#### Supplied records
══════════════════════════════

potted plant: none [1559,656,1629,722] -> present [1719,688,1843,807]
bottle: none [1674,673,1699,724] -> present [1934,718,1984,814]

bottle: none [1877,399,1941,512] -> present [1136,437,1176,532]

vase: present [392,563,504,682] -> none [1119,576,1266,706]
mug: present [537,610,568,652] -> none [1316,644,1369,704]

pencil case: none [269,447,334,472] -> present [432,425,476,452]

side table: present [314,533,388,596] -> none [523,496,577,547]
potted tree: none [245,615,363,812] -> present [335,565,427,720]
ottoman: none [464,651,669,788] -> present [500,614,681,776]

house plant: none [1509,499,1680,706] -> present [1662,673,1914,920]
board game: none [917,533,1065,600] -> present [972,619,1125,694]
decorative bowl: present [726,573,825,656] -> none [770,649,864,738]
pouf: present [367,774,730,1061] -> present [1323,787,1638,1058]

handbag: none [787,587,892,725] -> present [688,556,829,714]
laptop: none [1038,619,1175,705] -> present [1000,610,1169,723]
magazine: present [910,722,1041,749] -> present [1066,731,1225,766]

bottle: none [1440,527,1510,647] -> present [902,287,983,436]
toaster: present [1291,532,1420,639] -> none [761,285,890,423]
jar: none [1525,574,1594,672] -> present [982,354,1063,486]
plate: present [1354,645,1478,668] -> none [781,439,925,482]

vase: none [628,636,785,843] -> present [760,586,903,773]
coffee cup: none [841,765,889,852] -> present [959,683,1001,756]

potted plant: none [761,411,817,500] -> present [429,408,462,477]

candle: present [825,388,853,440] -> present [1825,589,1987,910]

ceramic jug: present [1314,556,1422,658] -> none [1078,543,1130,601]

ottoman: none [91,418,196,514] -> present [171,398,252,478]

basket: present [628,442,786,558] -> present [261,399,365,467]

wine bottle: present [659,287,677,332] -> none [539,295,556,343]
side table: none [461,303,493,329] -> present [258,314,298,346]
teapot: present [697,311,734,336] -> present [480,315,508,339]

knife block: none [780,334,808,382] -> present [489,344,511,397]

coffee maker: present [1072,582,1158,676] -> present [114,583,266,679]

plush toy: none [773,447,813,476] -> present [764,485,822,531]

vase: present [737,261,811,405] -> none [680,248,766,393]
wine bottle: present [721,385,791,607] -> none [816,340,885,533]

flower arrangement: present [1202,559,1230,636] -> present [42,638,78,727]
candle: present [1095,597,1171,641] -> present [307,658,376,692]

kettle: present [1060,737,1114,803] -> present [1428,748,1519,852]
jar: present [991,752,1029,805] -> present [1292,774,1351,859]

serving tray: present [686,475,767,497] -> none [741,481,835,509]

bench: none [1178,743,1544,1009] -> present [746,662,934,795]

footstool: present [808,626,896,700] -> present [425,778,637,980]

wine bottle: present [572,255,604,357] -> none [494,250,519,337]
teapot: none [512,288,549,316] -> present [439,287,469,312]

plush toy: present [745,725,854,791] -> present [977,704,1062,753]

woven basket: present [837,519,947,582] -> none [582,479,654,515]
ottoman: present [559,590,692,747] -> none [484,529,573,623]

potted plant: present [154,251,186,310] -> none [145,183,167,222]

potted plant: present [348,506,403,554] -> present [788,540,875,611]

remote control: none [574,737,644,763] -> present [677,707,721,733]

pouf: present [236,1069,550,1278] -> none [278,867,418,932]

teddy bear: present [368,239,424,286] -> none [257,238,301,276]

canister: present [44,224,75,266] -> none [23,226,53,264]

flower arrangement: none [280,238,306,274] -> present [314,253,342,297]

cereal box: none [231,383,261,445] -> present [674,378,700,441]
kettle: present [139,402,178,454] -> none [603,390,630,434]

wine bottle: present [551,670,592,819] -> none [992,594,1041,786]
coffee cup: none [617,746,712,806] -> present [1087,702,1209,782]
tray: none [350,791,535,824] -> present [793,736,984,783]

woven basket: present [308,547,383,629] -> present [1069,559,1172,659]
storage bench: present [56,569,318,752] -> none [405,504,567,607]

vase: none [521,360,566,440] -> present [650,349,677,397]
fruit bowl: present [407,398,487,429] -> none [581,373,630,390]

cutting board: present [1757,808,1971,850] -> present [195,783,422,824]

══════════════════════════════

#### Task details
Return the records given above in their entirety, word for word.

#### Exercise response
potted plant: none [1559,656,1629,722] -> present [1719,688,1843,807]
bottle: none [1674,673,1699,724] -> present [1934,718,1984,814]

bottle: none [1877,399,1941,512] -> present [1136,437,1176,532]

vase: present [392,563,504,682] -> none [1119,576,1266,706]
mug: present [537,610,568,652] -> none [1316,644,1369,704]

pencil case: none [269,447,334,472] -> present [432,425,476,452]

side table: present [314,533,388,596] -> none [523,496,577,547]
potted tree: none [245,615,363,812] -> present [335,565,427,720]
ottoman: none [464,651,669,788] -> present [500,614,681,776]

house plant: none [1509,499,1680,706] -> present [1662,673,1914,920]
board game: none [917,533,1065,600] -> present [972,619,1125,694]
decorative bowl: present [726,573,825,656] -> none [770,649,864,738]
pouf: present [367,774,730,1061] -> present [1323,787,1638,1058]

handbag: none [787,587,892,725] -> present [688,556,829,714]
laptop: none [1038,619,1175,705] -> present [1000,610,1169,723]
magazine: present [910,722,1041,749] -> present [1066,731,1225,766]

bottle: none [1440,527,1510,647] -> present [902,287,983,436]
toaster: present [1291,532,1420,639] -> none [761,285,890,423]
jar: none [1525,574,1594,672] -> present [982,354,1063,486]
plate: present [1354,645,1478,668] -> none [781,439,925,482]

vase: none [628,636,785,843] -> present [760,586,903,773]
coffee cup: none [841,765,889,852] -> present [959,683,1001,756]

potted plant: none [761,411,817,500] -> present [429,408,462,477]

candle: present [825,388,853,440] -> present [1825,589,1987,910]

ceramic jug: present [1314,556,1422,658] -> none [1078,543,1130,601]

ottoman: none [91,418,196,514] -> present [171,398,252,478]

basket: present [628,442,786,558] -> present [261,399,365,467]

wine bottle: present [659,287,677,332] -> none [539,295,556,343]
side table: none [461,303,493,329] -> present [258,314,298,346]
teapot: present [697,311,734,336] -> present [480,315,508,339]

knife block: none [780,334,808,382] -> present [489,344,511,397]

coffee maker: present [1072,582,1158,676] -> present [114,583,266,679]

plush toy: none [773,447,813,476] -> present [764,485,822,531]

vase: present [737,261,811,405] -> none [680,248,766,393]
wine bottle: present [721,385,791,607] -> none [816,340,885,533]

flower arrangement: present [1202,559,1230,636] -> present [42,638,78,727]
candle: present [1095,597,1171,641] -> present [307,658,376,692]

kettle: present [1060,737,1114,803] -> present [1428,748,1519,852]
jar: present [991,752,1029,805] -> present [1292,774,1351,859]

serving tray: present [686,475,767,497] -> none [741,481,835,509]

bench: none [1178,743,1544,1009] -> present [746,662,934,795]

footstool: present [808,626,896,700] -> present [425,778,637,980]

wine bottle: present [572,255,604,357] -> none [494,250,519,337]
teapot: none [512,288,549,316] -> present [439,287,469,312]

plush toy: present [745,725,854,791] -> present [977,704,1062,753]

woven basket: present [837,519,947,582] -> none [582,479,654,515]
ottoman: present [559,590,692,747] -> none [484,529,573,623]

potted plant: present [154,251,186,310] -> none [145,183,167,222]

potted plant: present [348,506,403,554] -> present [788,540,875,611]

remote control: none [574,737,644,763] -> present [677,707,721,733]

pouf: present [236,1069,550,1278] -> none [278,867,418,932]

teddy bear: present [368,239,424,286] -> none [257,238,301,276]

canister: present [44,224,75,266] -> none [23,226,53,264]

flower arrangement: none [280,238,306,274] -> present [314,253,342,297]

cereal box: none [231,383,261,445] -> present [674,378,700,441]
kettle: present [139,402,178,454] -> none [603,390,630,434]

wine bottle: present [551,670,592,819] -> none [992,594,1041,786]
coffee cup: none [617,746,712,806] -> present [1087,702,1209,782]
tray: none [350,791,535,824] -> present [793,736,984,783]

woven basket: present [308,547,383,629] -> present [1069,559,1172,659]
storage bench: present [56,569,318,752] -> none [405,504,567,607]

vase: none [521,360,566,440] -> present [650,349,677,397]
fruit bowl: present [407,398,487,429] -> none [581,373,630,390]

cutting board: present [1757,808,1971,850] -> present [195,783,422,824]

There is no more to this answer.